Berry Ayers, left, played a temperamental opera singer, opposite Jeffery Kin as an opera company assistant, in two productions of “Lend Me a Tenor” at The Players Centre.

She also worries about Sarasota’s future as an arts community.

“When I got here, Sarasota was such an arts commune. It seemed like there was arts on every corner,” she said. But money has changed things.

“Buildings started to go up and they’re buying out the charm of it all. It’s really a sad tale of money ruining a charming town. I consider Sarasota my hometown because it’s the longest place I’ve lived anywhere. But I’m being run out, me the artist. This is not some colossal trans thing. Artists in Sarasota are being pushed out. Eventually, all the money people selling this charming city are going to realize it’s an empty shell of a town.”

Saying farewell

And she’s taking Beneva Fruitville with her. But she will be back.

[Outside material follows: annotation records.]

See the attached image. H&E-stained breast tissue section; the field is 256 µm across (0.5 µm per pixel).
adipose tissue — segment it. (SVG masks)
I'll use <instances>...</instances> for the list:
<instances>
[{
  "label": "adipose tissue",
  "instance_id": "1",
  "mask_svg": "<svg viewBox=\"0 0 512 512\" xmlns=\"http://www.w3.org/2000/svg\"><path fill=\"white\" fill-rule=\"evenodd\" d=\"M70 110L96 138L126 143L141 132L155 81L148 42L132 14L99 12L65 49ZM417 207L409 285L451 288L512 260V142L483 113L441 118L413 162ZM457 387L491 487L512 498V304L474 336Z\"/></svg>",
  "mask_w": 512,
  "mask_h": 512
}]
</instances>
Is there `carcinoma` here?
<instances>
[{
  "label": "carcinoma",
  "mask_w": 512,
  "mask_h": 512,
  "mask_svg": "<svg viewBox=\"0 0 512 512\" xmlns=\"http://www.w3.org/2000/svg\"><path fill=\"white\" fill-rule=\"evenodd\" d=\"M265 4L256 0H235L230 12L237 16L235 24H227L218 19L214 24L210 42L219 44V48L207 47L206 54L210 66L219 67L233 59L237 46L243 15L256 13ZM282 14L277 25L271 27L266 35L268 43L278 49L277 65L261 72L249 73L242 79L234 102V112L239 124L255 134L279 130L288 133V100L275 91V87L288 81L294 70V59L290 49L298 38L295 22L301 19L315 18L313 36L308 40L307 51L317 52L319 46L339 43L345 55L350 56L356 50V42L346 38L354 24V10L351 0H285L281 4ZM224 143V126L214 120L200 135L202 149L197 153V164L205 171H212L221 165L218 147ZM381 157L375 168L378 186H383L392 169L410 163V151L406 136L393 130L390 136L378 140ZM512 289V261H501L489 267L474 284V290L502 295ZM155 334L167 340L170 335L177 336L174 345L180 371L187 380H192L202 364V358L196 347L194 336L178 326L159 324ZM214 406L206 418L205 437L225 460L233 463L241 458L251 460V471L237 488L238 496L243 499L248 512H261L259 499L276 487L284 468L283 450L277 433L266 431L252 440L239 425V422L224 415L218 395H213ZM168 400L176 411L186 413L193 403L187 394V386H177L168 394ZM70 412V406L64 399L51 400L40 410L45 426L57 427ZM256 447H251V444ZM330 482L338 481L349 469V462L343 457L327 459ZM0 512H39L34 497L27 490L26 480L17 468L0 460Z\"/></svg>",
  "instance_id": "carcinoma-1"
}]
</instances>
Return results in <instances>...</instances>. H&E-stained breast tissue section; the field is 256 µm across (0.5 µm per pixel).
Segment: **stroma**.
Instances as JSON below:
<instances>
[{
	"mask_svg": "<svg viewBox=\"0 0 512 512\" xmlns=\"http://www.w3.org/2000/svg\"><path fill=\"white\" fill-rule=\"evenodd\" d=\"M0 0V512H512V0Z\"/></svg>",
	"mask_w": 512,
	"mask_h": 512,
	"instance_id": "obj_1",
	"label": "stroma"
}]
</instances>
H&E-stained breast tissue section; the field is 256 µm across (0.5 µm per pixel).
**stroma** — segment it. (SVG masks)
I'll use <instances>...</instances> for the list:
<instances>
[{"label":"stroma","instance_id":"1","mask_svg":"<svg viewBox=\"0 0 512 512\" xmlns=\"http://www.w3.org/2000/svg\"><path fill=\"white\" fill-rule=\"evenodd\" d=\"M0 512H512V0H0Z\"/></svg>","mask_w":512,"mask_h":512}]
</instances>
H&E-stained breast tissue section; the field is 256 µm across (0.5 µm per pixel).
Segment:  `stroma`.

“Think of me like the Cher Farewell Tour. You just know I’ll be back,” Ayers said. Before deciding to move, she had been hired as musical director of “The Miracle on 34th Street: A Live Musical Radio Play” at the Players Centre in December.

Gale said they will try to book some Beneva shows whenever Ayers is in town.

“Part of what makes her so beloved is this sort of openness and vulnerability that she has,” said Gale, who also became her manager. “There are other drag queens, other bingo shows, other performances and I’m sure there are other live singers in drag  But she has this unapologetic, big-hearted way that she shares herself with her audience that sets her apart. There’s something about this character being unambiguously herself, that by the end of the show, you’ve gotten to know both Beneva and Berry. With the transition she’s become even more expressive about that.”

She also will continue to promote herself and perform online, something she developed that helped her financially through the pandemic when live theater was shut down.

Drag queen Beneva Fruitville at a show at McCurdy's Comedy Theatre in June.
Drag queen Beneva Fruitville at a show at McCurdy's Comedy Theatre in June.

Beneva’s arrival and rise coincided with a greater awareness of drag culture thanks to the growing popularity of “Ru Paul’s Drag Race,” a show Ayers hopes might cast Beneva at some point. She has attracted all kinds of audiences – young, older, gay, straight, couples, girls nights.

“I tried to foster, even with my caustic tongue, a ‘you’re welcome here’ type of environment, for others and weirdos,” Ayers said. “Anybody is welcome. We take everybody. It’s a ‘you’re one of us’ kind of feel. And yes, it is love through chastising. I always end my show with ‘We Are Family,’ because I do truly think at the end of the day, we are all one human family and we could be better if we just listened to each other and talked instead of yelling.”